И, наконец, третий член суда, тот самый Матвей Никитич, который всегда опаздывал, – этот член был бородатый человек с большими, вниз оттянутыми добрыми глазами. Член этот
Фигуры председателя и членов, вышедших на возвышение в своих расшитых золотом воротниках мундиров, были очень внушительны. Они сами чувствовали это, и все трое, как бы смущенные своим величием, поспешно и скромно опуская глаза, сели на свои резные кресла за покрытый зеленым сукном стол, на котором возвышался треугольный инструмент с орлом, стеклянные вазы, в которых бывают в буфетах конфеты, чернильница, перья и лежала бумага чистая и прекрасная и вновь очиненные карандаши разных размеров. Вместе с судьями вошел и товарищ прокурора. Он так же поспешно, с портфелем под мышкой, и так же махая рукой, прошел к своему месту у окна и тотчас же погрузился в чтение и пересматривание бумаг, пользуясь каждой минутой для того, чтобы приготовиться к делу. Прокурор этот только что четвертый раз обвинял. Он был очень честолюбив и твердо решил сделать карьеру и потому считал необходимым добиваться обвинения по всем делам, по которым он будет обвинять. Сущность дела об отравлении он знал в общих чертах и составил уже план речи, но ему нужны были еще некоторые данные, и их-то он теперь поспешно и выписывал из дела.
Секретарь сидел на противоположном конце возвышения и, подготовив все те бумаги, которые могут понадобиться для чтения, просматривал запрещенную статью, которую он достал и читал вчера. Ему хотелось поговорить об этой статье с членом суда с большой бородой, разделяющим его взгляды, и прежде разговора хотелось ознакомиться с нею.
VIII
Председатель, просмотрев бумаги, сделал несколько вопросов судебному приставу и секретарю и, получив утвердительные ответы, распорядился о приводе подсудимых. Тотчас же дверь за решеткой отворилась, и вошли в шапках два жандарма с оголенными саблями, а за ними сначала один подсудимый, рыжий мужчина с веснушками, и две женщины. Мужчина был одет в арестантский халат, слишком широкий и длинный для него. Входя в суд, он держал руки с оттопыренными большими пальцами, напряженно вытянутыми по швам, придерживая этим положением спускавшиеся слишком длинные рукава. Он, не взглядывая на судей и зрителей, внимательно смотрел на скамью, которую обходил. Обойдя ее, он аккуратно, с края, давая место другим, сел на нее и, вперив глаза в председателя, точно шепча что-то, стал шевелить мускулами в щеках. За ним вошла немолодая женщина, также одетая в арестантский халат. Голова женщины была повязана арестантской косынкой, лицо было серо-белое, без бровей и ресниц, но с красными глазами. Женщина эта казалась совершенно спокойной. Проходя на свое место, халат ее зацепился за что-то, она старательно, не торопясь, выпростала его и села.

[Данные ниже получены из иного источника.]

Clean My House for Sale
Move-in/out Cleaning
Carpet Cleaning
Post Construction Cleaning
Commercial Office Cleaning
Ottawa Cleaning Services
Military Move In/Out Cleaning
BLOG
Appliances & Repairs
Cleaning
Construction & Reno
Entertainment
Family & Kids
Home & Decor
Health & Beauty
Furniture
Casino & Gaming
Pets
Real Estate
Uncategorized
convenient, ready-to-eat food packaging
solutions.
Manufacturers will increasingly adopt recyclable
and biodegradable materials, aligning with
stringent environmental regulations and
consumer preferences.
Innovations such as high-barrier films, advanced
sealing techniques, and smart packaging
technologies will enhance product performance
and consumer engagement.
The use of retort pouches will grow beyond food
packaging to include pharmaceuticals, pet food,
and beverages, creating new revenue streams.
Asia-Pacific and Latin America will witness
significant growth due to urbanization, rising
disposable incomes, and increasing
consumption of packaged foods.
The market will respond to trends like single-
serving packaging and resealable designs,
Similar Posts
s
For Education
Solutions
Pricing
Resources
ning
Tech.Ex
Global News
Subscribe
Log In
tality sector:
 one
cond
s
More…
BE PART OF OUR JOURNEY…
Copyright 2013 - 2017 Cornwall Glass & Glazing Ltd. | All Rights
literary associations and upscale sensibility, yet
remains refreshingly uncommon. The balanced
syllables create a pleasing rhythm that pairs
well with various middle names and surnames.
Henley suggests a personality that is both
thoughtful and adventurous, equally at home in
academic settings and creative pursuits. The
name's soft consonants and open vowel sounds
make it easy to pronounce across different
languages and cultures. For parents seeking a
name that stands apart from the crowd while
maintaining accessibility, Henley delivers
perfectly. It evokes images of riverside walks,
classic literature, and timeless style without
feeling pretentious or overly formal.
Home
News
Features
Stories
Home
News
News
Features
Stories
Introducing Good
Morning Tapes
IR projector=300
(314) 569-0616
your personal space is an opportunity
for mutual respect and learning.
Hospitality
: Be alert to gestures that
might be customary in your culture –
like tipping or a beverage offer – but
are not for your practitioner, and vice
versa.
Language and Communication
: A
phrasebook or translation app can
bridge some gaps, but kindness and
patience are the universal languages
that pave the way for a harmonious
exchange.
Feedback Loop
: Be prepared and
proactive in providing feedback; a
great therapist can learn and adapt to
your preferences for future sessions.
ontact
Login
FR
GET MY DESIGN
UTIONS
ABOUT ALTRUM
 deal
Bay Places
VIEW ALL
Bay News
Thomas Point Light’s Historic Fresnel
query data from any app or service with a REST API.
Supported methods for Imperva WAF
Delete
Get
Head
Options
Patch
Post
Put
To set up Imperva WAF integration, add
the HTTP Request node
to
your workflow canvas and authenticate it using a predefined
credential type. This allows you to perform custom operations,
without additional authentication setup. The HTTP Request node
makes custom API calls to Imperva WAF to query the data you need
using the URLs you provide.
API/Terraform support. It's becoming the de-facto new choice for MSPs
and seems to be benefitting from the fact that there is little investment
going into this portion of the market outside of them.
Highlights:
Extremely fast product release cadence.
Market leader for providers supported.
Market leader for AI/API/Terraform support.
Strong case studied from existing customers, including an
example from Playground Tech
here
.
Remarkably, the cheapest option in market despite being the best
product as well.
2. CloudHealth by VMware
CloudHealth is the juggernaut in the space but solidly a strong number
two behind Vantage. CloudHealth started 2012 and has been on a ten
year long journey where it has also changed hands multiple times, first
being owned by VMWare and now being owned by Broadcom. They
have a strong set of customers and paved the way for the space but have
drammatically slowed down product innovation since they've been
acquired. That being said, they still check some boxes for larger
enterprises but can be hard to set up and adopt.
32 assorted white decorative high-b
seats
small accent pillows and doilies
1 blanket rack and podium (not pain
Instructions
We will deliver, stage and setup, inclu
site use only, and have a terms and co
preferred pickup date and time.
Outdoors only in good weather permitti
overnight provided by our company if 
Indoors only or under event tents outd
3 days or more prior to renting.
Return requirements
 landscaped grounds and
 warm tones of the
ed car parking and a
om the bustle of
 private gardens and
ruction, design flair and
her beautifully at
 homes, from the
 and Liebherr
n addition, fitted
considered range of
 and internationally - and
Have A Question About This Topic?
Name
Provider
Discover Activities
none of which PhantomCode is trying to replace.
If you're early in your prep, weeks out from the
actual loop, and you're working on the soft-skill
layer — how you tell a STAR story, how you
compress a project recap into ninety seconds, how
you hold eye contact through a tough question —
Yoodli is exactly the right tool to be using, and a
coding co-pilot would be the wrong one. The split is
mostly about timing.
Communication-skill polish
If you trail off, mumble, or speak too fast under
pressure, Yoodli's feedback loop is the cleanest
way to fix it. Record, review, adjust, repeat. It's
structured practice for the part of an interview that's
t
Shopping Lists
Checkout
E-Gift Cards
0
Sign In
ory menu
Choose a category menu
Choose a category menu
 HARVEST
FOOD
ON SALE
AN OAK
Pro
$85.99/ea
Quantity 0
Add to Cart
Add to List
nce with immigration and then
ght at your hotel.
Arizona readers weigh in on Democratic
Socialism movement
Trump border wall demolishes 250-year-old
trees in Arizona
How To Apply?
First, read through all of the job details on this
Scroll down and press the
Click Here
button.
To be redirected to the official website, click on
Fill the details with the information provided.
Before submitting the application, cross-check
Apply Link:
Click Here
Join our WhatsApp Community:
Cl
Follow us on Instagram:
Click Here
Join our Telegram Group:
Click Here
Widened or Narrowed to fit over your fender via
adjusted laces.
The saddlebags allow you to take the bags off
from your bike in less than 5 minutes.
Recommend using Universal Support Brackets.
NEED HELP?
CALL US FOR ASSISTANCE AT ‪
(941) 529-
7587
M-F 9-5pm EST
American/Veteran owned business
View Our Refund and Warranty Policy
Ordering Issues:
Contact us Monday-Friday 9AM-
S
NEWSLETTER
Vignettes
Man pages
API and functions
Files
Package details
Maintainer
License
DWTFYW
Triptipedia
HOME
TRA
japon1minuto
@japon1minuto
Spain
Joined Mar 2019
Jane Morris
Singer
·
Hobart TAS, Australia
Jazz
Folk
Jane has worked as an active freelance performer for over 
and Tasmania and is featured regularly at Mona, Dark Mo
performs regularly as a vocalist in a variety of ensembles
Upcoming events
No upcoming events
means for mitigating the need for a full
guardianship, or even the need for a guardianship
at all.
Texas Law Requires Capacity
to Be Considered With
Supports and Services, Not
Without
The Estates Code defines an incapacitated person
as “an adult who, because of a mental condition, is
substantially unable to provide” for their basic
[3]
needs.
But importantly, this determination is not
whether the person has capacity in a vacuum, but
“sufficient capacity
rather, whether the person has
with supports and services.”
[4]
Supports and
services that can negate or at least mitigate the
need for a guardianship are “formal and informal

Третья подсудимая была Маслова.
Как только она вошла, глаза всех мужчин, бывших в зале, обратились на нее и долго не отрывались от ее белого с черными глянцевито-блестящими глазами лица и выступавшей под халатом высокой груди. Даже жандарм, мимо которого она проходила, не спуская глаз, смотрел на нее, пока она проходила и усаживалась, и потом, когда она уселась, как будто сознавая себя виновным, поспешно отвернулся и, встряхнувшись, уперся глазами в окно прямо перед собой.
Председатель подождал, пока подсудимые заняли свои места, и, как только Маслова уселась, обратился к секретарю.